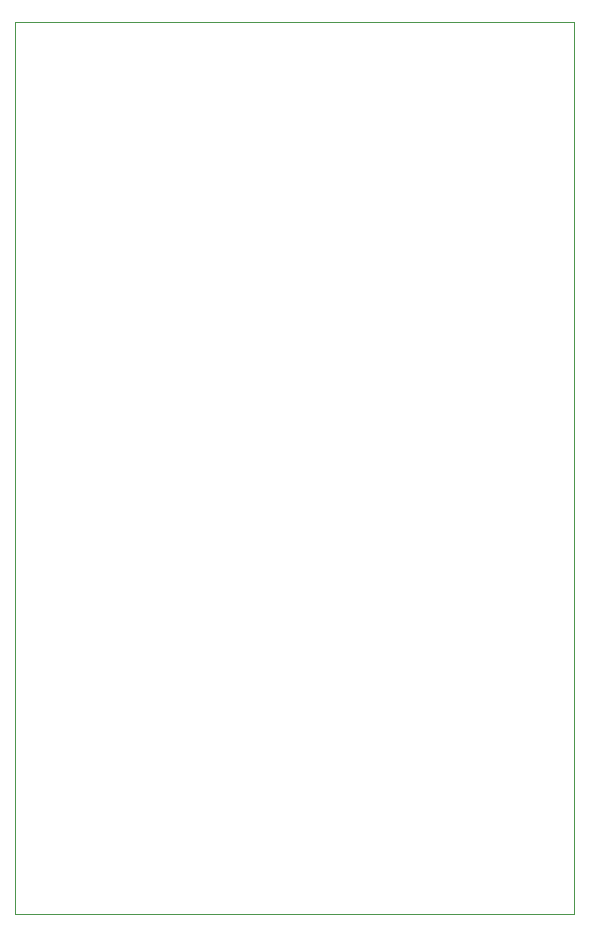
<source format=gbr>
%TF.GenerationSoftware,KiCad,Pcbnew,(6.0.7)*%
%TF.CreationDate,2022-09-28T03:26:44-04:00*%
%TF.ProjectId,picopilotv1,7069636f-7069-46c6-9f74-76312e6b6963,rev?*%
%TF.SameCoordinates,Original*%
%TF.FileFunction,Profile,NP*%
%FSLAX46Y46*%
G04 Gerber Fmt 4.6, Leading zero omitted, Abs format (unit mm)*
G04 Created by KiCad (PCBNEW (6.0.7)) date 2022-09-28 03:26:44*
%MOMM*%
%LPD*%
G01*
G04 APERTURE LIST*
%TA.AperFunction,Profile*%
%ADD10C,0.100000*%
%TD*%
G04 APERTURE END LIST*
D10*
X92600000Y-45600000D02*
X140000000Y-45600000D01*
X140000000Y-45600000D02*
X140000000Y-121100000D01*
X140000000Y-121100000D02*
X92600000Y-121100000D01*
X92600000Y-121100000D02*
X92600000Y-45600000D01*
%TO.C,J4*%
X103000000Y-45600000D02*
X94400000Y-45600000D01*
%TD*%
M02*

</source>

::::::::

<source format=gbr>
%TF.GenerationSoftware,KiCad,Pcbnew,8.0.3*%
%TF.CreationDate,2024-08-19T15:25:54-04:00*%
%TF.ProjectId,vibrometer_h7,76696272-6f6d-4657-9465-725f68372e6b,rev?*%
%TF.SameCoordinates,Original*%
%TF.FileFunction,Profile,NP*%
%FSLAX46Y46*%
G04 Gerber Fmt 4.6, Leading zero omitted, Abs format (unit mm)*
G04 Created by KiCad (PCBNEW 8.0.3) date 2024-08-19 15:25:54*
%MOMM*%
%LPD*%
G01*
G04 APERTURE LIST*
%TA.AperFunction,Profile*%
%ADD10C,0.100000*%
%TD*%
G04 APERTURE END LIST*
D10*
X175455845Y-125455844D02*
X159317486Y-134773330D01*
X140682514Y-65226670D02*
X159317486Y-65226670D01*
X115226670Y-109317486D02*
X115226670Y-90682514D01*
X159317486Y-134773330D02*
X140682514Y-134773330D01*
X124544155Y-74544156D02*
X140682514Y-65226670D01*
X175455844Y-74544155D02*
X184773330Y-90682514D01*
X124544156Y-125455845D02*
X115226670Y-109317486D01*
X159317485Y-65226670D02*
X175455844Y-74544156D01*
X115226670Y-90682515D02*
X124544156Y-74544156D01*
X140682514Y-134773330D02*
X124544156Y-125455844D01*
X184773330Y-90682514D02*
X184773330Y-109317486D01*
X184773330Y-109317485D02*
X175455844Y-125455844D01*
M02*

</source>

::::::::

> _Task details_: Filter the listing above by the word "KiCad"; copy each line that passes.

> _Response_:
%TF.GenerationSoftware,KiCad,Pcbnew,(6.0.7)*%
G04 Created by KiCad (PCBNEW (6.0.7)) date 2022-09-28 03:26:44*
%TF.GenerationSoftware,KiCad,Pcbnew,8.0.3*%
G04 Created by KiCad (PCBNEW 8.0.3) date 2024-08-19 15:25:54*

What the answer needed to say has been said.